The Capital Markets Authority of Uganda (CMA) has cautioned Ugandans against dealing with cross border payments app Chipper Cash to purchase global securities saying they would be doing it on their own risk.
The company, in November 2021 announced that they had launched a product that allows Ugandans to buy fractional stocks in global companies including Facebook, Amazon, Google among others starting from as low as $1.
“For the first time ever, Ugandans of all economic backgrounds will be able to invest as little as $1 or 3,500 Uganda Shillings in the world’s largest public companies listed on the New York Stock Exchange – when we talk about unlocking global opportunities, this what we mean. As a proud Ugandan, it means so much to me that we get to launch a product that will empower my fellow countrymen and women,” Ham Serunjogi, CO-founder and CEO of Chipper Cash said at the launch
But according to the CMA, a statutory body responsible for regulating and promoting the development of capital markets in Uganda, Chipper Cash is not licensed to trade in stocks and is not a member of the Uganda Securities Exchange.
“Only Chipper Technologies Uganda Limited was licensed by the authority as a broker on 26th August 2021. Subsequently, the firm applied for membership of the Uganda Securities Exchange – USE as broker, which application has not yet been granted,” a statement from CMS reads in part.
“Members of the public are cautioned that dealing with Chipper Cash to purchase global securities will be done at their own risk as dealing in global stocks is not regulated by CMA,” the statement further reads.

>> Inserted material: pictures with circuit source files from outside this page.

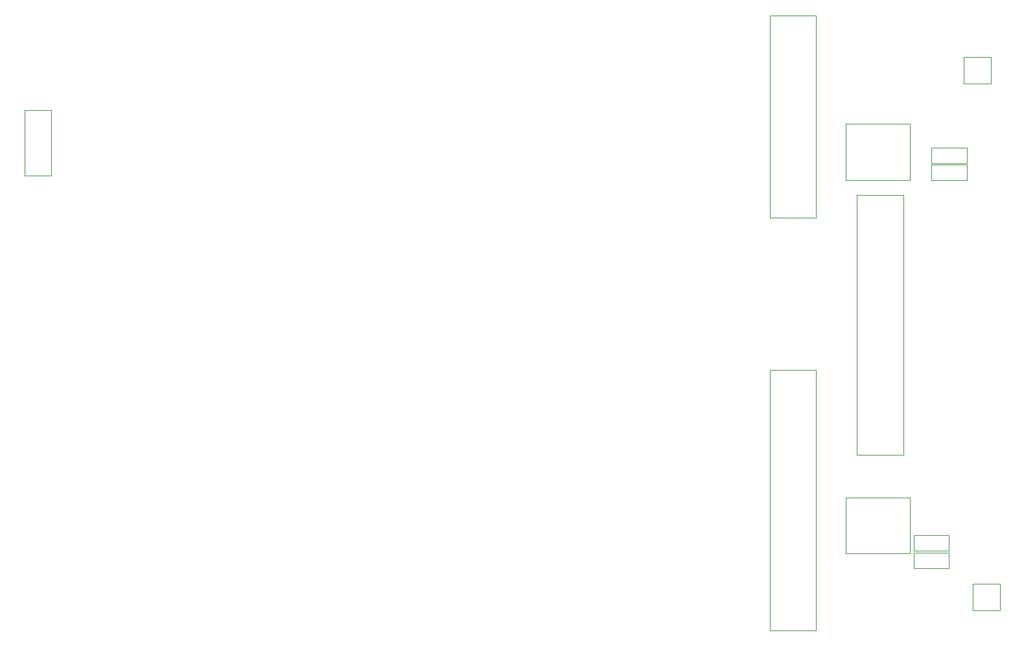
<source format=gbr>
G04 #@! TF.FileFunction,Other,User*
%FSLAX46Y46*%
G04 Gerber Fmt 4.6, Leading zero omitted, Abs format (unit mm)*
G04 Created by KiCad (PCBNEW 4.0.5+dfsg1-4) date Mon Feb 26 17:29:33 2018*
%MOMM*%
%LPD*%
G01*
G04 APERTURE LIST*
%ADD10C,0.150000*%
%ADD11C,0.050000*%
G04 APERTURE END LIST*
D10*
D11*
X162265000Y-50387500D02*
X153865000Y-50387500D01*
X162265000Y-57687500D02*
X153865000Y-57687500D01*
X162265000Y-50387500D02*
X162265000Y-57687500D01*
X153865000Y-50387500D02*
X153865000Y-57687500D01*
X46610000Y-48540000D02*
X46610000Y-57140000D01*
X50110000Y-48540000D02*
X50110000Y-57140000D01*
X46610000Y-48540000D02*
X50110000Y-48540000D01*
X46610000Y-57140000D02*
X50110000Y-57140000D01*
X169332500Y-41619500D02*
X169332500Y-45119500D01*
X172832500Y-41619500D02*
X172832500Y-45119500D01*
X169332500Y-41619500D02*
X172832500Y-41619500D01*
X169332500Y-45119500D02*
X172832500Y-45119500D01*
X170500900Y-110453500D02*
X170500900Y-113953500D01*
X174000900Y-110453500D02*
X174000900Y-113953500D01*
X170500900Y-110453500D02*
X174000900Y-110453500D01*
X170500900Y-113953500D02*
X174000900Y-113953500D01*
X162265000Y-99219000D02*
X153865000Y-99219000D01*
X162265000Y-106519000D02*
X153865000Y-106519000D01*
X162265000Y-99219000D02*
X162265000Y-106519000D01*
X153865000Y-99219000D02*
X153865000Y-106519000D01*
X150036000Y-62591000D02*
X150036000Y-36191000D01*
X143986000Y-62591000D02*
X143986000Y-36191000D01*
X150036000Y-62591000D02*
X143986000Y-62591000D01*
X150036000Y-36191000D02*
X143986000Y-36191000D01*
X161389000Y-93647200D02*
X161389000Y-59647200D01*
X155339000Y-93647200D02*
X155339000Y-59647200D01*
X161389000Y-93647200D02*
X155339000Y-93647200D01*
X161389000Y-59647200D02*
X155339000Y-59647200D01*
X150036000Y-116557000D02*
X150036000Y-82557000D01*
X143986000Y-116557000D02*
X143986000Y-82557000D01*
X150036000Y-116557000D02*
X143986000Y-116557000D01*
X150036000Y-82557000D02*
X143986000Y-82557000D01*
X162737300Y-104116900D02*
X167337300Y-104116900D01*
X162737300Y-106116900D02*
X167337300Y-106116900D01*
X162737300Y-104116900D02*
X162737300Y-106116900D01*
X167337300Y-104116900D02*
X167337300Y-106116900D01*
X162737300Y-106415600D02*
X167337300Y-106415600D01*
X162737300Y-108415600D02*
X167337300Y-108415600D01*
X162737300Y-106415600D02*
X162737300Y-108415600D01*
X167337300Y-106415600D02*
X167337300Y-108415600D01*
X165099500Y-53507400D02*
X169699500Y-53507400D01*
X165099500Y-55507400D02*
X169699500Y-55507400D01*
X165099500Y-53507400D02*
X165099500Y-55507400D01*
X169699500Y-53507400D02*
X169699500Y-55507400D01*
X165099500Y-55717200D02*
X169699500Y-55717200D01*
X165099500Y-57717200D02*
X169699500Y-57717200D01*
X165099500Y-55717200D02*
X165099500Y-57717200D01*
X169699500Y-55717200D02*
X169699500Y-57717200D01*
M02*

</source>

Chipper Cash has since November 2021 been conducting its business of helping Ugandans purchase global stocks through its partnership with DriveWealth LLC, a pioneer in fractional investing and embedded finance.
Earlier in February, a concerned citizen petitioned the CMA over an alleged brokerage license it issued to Chipper Cash to invest in US stock markets.
The citizen identified as Samuel Obedgiu wondered how Chipper Cash would go ahead to invite Ugandans to invest in its global stocks without issuing a prospectus as required by the law.
He also noted that, among other issues, Chipper Cash had obtained a brokerage license from CMA yet the company has not utilised it and is not involved in any brokerage business at Uganda Securities Exchange.